STORED ROWS:
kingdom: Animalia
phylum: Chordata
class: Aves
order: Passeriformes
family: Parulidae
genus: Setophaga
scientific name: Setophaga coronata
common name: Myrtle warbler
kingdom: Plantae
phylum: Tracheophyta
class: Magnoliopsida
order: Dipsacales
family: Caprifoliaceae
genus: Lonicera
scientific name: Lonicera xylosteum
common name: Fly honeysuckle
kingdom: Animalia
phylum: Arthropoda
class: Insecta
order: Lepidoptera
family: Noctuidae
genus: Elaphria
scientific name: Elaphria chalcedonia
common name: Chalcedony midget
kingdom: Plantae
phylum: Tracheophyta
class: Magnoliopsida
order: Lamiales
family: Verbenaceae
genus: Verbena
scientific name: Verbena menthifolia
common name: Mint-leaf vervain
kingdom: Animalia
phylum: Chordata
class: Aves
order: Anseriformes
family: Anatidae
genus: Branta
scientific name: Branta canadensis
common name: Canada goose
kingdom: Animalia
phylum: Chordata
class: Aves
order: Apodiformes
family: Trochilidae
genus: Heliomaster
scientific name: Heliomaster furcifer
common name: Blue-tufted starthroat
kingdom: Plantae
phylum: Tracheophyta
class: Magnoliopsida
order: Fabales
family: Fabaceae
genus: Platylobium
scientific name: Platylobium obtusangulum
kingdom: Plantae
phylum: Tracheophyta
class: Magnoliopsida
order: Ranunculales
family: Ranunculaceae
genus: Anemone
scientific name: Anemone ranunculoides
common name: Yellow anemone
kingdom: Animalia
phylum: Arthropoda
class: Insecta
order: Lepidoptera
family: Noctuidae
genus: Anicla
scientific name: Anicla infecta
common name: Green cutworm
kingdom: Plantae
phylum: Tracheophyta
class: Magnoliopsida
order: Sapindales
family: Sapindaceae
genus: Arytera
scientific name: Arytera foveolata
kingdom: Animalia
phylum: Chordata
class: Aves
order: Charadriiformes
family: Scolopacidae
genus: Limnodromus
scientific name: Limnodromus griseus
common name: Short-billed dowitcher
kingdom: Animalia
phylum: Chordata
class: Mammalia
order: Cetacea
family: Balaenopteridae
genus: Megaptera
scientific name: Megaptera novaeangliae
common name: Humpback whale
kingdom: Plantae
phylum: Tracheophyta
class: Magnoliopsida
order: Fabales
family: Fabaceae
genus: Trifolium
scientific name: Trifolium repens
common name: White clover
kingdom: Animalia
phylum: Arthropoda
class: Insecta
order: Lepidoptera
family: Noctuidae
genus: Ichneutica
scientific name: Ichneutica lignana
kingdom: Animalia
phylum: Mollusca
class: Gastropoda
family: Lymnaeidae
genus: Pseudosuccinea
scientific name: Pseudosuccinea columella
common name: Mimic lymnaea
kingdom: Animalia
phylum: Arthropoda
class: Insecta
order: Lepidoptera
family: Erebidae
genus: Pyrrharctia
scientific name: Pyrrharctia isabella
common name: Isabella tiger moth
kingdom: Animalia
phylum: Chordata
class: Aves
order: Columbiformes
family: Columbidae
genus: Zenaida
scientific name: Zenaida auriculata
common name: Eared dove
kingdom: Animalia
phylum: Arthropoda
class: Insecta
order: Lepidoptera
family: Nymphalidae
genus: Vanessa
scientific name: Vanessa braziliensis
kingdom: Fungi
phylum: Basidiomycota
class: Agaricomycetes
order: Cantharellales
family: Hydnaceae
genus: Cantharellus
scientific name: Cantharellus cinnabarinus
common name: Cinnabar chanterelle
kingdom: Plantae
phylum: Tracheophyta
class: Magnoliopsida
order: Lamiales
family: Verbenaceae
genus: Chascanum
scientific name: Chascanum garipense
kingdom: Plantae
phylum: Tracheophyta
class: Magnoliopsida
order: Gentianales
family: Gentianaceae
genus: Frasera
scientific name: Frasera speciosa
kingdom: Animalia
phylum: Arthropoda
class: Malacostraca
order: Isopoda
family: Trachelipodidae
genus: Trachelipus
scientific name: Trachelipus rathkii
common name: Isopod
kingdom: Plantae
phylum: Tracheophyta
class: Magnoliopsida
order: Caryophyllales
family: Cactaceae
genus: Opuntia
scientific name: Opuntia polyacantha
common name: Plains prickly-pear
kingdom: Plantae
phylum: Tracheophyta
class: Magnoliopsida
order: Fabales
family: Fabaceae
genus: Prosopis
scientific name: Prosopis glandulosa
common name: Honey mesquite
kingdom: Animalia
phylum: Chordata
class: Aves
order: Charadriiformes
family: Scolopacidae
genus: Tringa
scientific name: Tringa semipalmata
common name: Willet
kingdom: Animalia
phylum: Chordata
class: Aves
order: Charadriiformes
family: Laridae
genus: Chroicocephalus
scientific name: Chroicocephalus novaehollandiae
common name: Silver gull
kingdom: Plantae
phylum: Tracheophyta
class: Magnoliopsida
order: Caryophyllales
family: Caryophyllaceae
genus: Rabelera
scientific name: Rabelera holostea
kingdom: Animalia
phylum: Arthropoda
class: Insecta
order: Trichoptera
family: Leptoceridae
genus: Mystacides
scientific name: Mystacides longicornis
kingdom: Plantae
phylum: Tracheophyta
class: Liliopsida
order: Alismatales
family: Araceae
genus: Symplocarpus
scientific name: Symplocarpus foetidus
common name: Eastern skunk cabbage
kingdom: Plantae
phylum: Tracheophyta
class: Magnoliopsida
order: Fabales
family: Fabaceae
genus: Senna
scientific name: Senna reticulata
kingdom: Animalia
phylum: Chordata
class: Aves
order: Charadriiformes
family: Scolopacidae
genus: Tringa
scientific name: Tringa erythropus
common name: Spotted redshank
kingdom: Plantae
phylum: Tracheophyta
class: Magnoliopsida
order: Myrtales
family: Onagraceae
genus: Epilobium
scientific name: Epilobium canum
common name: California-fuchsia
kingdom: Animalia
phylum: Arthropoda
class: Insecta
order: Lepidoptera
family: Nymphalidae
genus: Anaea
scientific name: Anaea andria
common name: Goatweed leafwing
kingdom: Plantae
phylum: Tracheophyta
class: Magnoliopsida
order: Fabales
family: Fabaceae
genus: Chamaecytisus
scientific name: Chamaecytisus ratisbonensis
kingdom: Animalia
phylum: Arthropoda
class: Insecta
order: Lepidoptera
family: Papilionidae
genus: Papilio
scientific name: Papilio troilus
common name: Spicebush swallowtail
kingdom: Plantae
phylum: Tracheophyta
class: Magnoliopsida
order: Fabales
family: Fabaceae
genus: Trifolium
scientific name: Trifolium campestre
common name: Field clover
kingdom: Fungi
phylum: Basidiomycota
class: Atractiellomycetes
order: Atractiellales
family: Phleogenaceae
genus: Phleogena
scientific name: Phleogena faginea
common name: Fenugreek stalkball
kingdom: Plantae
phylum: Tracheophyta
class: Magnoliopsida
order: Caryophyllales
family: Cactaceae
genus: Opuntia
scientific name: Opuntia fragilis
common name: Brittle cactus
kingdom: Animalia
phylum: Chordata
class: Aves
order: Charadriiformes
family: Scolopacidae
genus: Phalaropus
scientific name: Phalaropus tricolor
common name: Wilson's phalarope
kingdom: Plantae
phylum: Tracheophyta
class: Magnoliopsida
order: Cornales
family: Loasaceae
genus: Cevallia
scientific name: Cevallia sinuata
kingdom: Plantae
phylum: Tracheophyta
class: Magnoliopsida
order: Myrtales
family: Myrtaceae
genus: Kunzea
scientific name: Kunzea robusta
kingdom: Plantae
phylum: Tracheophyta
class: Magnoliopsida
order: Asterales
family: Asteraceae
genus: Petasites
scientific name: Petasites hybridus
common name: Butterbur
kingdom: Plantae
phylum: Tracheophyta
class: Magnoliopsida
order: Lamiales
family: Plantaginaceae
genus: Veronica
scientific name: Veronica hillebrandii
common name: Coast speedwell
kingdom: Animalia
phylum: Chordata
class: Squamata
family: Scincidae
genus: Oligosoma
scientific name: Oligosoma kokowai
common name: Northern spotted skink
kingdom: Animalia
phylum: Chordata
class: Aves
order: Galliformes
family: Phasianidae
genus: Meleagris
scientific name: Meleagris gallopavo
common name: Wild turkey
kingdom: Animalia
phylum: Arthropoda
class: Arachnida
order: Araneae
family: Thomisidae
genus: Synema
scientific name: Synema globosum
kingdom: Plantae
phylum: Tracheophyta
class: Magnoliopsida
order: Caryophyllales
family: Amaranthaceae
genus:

YOUR OBJECTIVE: Convert every line, from the one containing "family: Thomisidae" through the final line of the items above, into a JSON list of strings, one string per line and blank lines omitted.

SOLVED EXERCISE:
[
  "family: Thomisidae",
  "genus: Synema",
  "scientific name: Synema globosum",
  "kingdom: Plantae",
  "phylum: Tracheophyta",
  "class: Magnoliopsida",
  "order: Caryophyllales",
  "family: Amaranthaceae",
  "genus:"
]